→ **Task requirements**
Name every province that the GST/HST interpretation letter below lists as a participating province where the HST applies.

→ **Text shown**
Please note that the following document, although correct at the time of issue, may not represent the current position of the Canada Revenue Agency. / Veuillez prendre note que ce document, bien qu'exact au moment émis, peut ne pas représenter la position actuelle de l'Agence du revenu du Canada.
Excise and GST/HST Rulings Directorate
Place de Ville, Tower A, 11th floor
320 Queen Street
Ottawa ON K1A 0L5
[Addressee]
Case Number: 137405
Dear [Client]:
Subject: GST/HST INTERPRETATION
Recapture of Input Tax Credits - Specified Energy
Thank you for your [correspondence] of July 22, 2011, concerning the recapture of input tax credits (RITCs) as it relates to specified energy. We apologize for the delay in responding to your enquiry.
The HST applies in the participating provinces at the following rates: 13% in Ontario; and 15% in New Brunswick, Newfoundland and Labrador, Nova Scotia and Prince Edward Island. The GST applies in the rest of Canada at the rate of 5%.
All legislative references are to the Excise Tax Act (ETA) unless otherwise specified.
You provided the following information about your clients.
1. Your clients are large businesses as contemplated within subsection 236.01(1) of the ETA.
2. None of your clients in question manufacture tangible personal property for sale.
3. Your clients dig trenches using bulldozers and other heavy earth-moving and construction equipment not licensed to be driven on public roads. Fibre-optic cable is installed in the trenches.
4. Your clients replace outdoor electrical cables and wires for power utilities […] who use trucks licensed to be driven on public roads, with a “bucket” that raises and lowers the individuals that perform the work, as well as the requisite equipment.

→ **Data extracts**

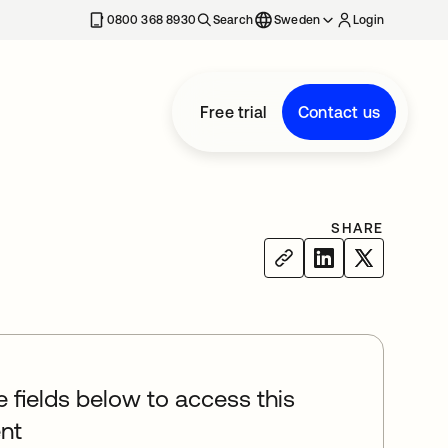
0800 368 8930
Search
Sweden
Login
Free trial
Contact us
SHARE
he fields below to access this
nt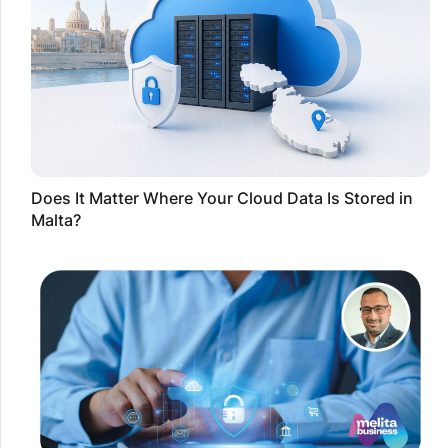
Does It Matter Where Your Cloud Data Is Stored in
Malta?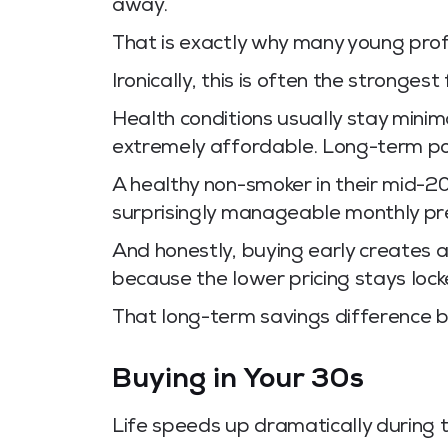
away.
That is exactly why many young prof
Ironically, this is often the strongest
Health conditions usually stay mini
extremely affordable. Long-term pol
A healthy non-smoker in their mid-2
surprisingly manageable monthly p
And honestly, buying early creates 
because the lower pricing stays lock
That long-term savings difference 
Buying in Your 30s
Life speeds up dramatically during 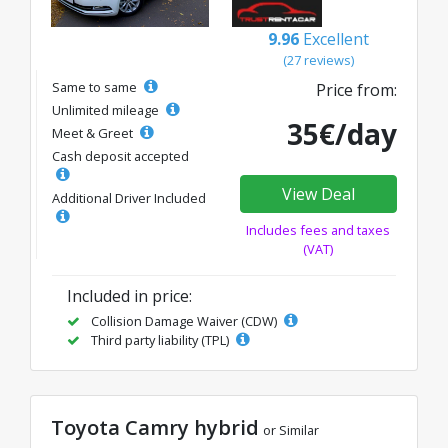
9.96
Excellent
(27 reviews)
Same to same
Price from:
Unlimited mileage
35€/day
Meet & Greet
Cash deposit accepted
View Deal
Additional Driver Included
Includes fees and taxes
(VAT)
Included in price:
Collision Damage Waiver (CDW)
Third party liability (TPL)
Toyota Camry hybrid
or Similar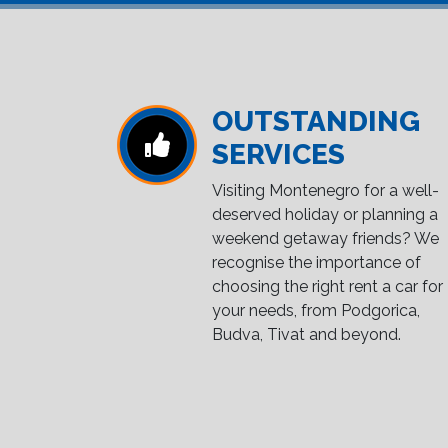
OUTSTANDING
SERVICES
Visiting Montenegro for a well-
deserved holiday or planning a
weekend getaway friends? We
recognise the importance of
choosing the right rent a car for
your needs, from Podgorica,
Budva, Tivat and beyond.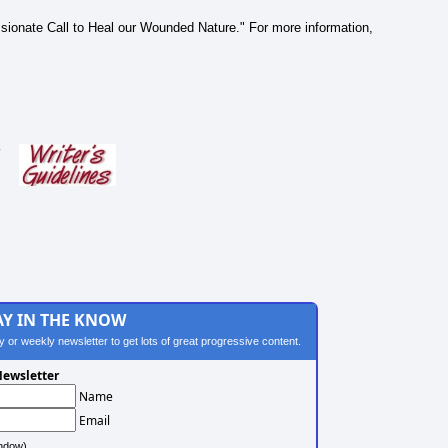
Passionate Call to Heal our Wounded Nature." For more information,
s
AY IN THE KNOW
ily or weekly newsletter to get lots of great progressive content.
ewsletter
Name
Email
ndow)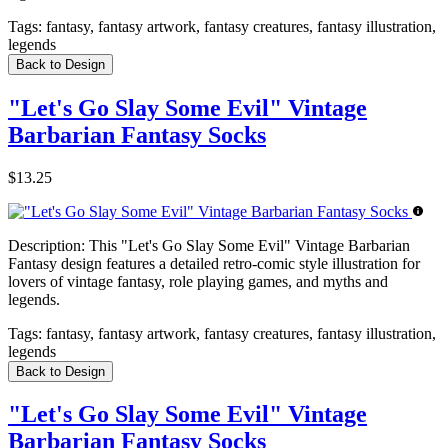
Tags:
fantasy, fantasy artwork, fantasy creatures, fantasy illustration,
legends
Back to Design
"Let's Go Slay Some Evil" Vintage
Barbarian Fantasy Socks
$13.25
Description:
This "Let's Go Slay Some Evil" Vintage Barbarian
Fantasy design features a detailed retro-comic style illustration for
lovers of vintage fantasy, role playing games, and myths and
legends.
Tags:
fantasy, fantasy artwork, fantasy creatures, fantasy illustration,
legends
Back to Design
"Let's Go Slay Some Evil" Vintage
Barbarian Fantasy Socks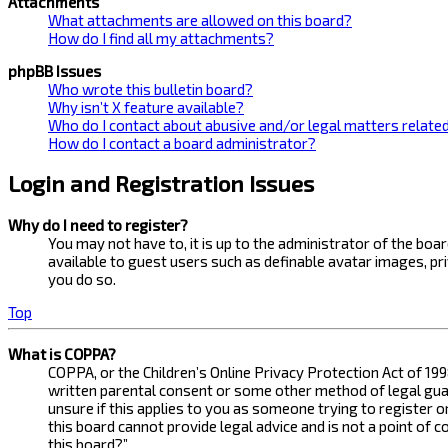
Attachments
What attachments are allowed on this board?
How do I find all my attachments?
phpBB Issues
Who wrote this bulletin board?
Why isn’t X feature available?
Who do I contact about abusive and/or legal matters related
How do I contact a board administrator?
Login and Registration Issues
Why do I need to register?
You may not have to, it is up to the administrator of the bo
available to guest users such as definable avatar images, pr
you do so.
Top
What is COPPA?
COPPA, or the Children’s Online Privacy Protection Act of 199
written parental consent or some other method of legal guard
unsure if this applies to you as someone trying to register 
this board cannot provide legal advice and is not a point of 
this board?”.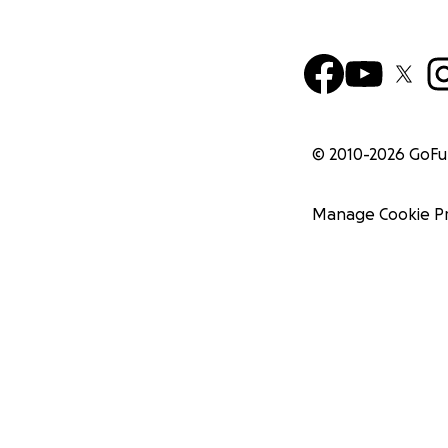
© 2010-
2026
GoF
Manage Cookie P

→ **Result of the exercise**
Ontario, New Brunswick, Newfoundland and Labrador, Nova Scotia, Prince Edward Island